Mancavano le procedure per la prevenzione degli infortuni

In particolare, si legge nella perizia depositata in Procura, che indaga per omicidio colposo plurimo, alla Lamina mancavano le «procedure di sicurezza per i rischi connessi all’uso di gas argon per l’ingresso nell’ambiente confinato della fossa e durante il lavoro al suo interno» e non c’erano nemmeno «procedure di sicurezza sulla utilizzazione della centralina di allarme del livello di ossigeno, in particolare sulla gestione della funzione di tacitazione» dell’allarme stesso.
Nel documento degli esperti, tra le varie lacune in tema di sicurezza viene segnalata l’assenza dello «specifico documento di “Valutazione del rischio”» e la mancanza della «identificazione formale dei rischi connessi all’uso di gas argon in fossa». Assente, si legge ancora, anche «un documento di gestione delle emergenze (e sulla definizione di cosa debba considerarsi un’emergenza) connesse all’uso di gas argon in fossa».

Nessuna formazione sulle emergenze

Una «evidente emergenza», scrive il consulente della Procura, «è la presenza di persona priva di sensi entro la fossa». In tale caso, «deve essere definito come operare» e «nel caso in esame non era disponibile una procedura per la gestione dell’emergenza». E «mancando una definizione delle procedure da adottare in caso di emergenza è mancata anche la relativa formazione, va da sé anche l’addestramento, all’applicazione delle procedure».
Come spesso accade in incidenti in vasche, fosse o silos, gli operai restano intossicati nel tentativo di salvarsi l’un l’altro, intervenendo nell’immediatezza dell’incidente senza indossare i previsti dispositivi di protezione individuale, come, per esempio, la maschera e il respiratore.

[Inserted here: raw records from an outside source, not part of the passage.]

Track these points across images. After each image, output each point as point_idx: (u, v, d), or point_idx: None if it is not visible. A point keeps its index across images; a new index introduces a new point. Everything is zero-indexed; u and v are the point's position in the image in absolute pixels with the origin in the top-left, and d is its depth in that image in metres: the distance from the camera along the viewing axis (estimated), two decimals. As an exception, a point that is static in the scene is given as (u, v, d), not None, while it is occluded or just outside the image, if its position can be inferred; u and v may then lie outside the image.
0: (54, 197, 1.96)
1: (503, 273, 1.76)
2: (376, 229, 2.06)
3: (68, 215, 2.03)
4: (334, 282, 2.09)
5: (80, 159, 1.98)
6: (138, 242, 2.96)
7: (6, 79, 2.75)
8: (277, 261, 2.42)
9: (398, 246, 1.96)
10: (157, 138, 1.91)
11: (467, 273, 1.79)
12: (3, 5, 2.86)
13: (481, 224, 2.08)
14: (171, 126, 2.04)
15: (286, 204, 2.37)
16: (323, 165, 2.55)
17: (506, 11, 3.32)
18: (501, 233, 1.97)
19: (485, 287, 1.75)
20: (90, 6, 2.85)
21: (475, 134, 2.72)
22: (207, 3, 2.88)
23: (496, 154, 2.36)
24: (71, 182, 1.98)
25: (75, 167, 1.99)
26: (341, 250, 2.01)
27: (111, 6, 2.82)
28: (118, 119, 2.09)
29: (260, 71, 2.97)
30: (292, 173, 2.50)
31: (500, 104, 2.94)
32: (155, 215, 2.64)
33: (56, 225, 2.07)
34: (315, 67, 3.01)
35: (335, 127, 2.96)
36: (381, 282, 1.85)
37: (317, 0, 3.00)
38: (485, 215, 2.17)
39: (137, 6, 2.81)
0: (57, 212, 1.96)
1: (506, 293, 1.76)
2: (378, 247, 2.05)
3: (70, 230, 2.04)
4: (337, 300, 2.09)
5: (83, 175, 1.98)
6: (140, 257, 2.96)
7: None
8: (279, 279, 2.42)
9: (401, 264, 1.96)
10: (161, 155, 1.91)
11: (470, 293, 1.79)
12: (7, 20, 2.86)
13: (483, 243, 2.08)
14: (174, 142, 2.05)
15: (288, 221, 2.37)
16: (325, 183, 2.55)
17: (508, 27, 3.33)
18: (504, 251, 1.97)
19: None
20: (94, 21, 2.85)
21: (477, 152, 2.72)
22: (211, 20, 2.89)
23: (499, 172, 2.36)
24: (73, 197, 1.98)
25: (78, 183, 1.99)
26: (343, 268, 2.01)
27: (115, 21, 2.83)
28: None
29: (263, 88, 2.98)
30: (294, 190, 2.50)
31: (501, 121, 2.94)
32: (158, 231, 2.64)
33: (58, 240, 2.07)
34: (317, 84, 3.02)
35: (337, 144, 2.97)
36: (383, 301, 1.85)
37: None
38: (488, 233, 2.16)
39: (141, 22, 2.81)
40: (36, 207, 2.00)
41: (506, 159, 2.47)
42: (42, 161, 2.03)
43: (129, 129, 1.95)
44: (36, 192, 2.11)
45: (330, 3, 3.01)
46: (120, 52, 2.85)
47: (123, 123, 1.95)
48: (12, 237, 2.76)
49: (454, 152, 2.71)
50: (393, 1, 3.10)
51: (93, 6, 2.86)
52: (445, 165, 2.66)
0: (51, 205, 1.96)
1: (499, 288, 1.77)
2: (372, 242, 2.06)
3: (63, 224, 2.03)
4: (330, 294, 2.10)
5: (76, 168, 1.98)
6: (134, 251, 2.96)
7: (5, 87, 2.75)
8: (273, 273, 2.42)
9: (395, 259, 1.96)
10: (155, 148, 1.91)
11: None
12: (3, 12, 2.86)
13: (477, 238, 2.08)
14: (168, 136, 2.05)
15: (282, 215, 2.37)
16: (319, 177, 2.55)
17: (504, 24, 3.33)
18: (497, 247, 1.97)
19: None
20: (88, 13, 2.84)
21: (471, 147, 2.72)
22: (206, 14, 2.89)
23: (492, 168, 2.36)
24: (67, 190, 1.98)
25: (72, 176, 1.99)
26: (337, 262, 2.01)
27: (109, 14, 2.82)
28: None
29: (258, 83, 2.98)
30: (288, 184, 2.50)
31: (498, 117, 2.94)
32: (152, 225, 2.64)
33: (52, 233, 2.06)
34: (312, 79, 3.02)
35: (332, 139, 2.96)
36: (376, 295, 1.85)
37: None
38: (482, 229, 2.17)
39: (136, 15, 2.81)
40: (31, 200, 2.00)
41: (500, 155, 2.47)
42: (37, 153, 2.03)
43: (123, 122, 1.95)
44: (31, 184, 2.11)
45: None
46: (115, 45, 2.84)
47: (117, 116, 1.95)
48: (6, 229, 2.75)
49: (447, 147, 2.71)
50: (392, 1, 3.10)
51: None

Ispezioni e violazioni diffuse

Situazioni come quella rilevata alla Lamina non sono così infrequenti in Italia. Stando all’ultimo Rapporto annuale dell’Ispettorato nazionale del lavoro, nel 2017 delle 22.611 aziende, in gran parte del settore edile, controllate dagli ispettori ministeriali per la verifica del rispetto delle leggi sulla salute e sicurezza dei lavoratori, 17.580 sono risultate irregolari, ovvero il 77% del totale, con un aumento del 3,5% rispetto al 2016. Le violazioni riscontrate sono state 36.263, di cui 28.364 penali e 7.899 amministrative. Complessivamente, nel corso del 2017 sono state ispezionate 160.347 aziende, riscontrando 103.498 casi di irregolarità, pari al 65% del totale. I lavoratori risultati irregolari sono stati 252.659 (+36% rispetto al 2016), di cui 48.073 totalmente in nero.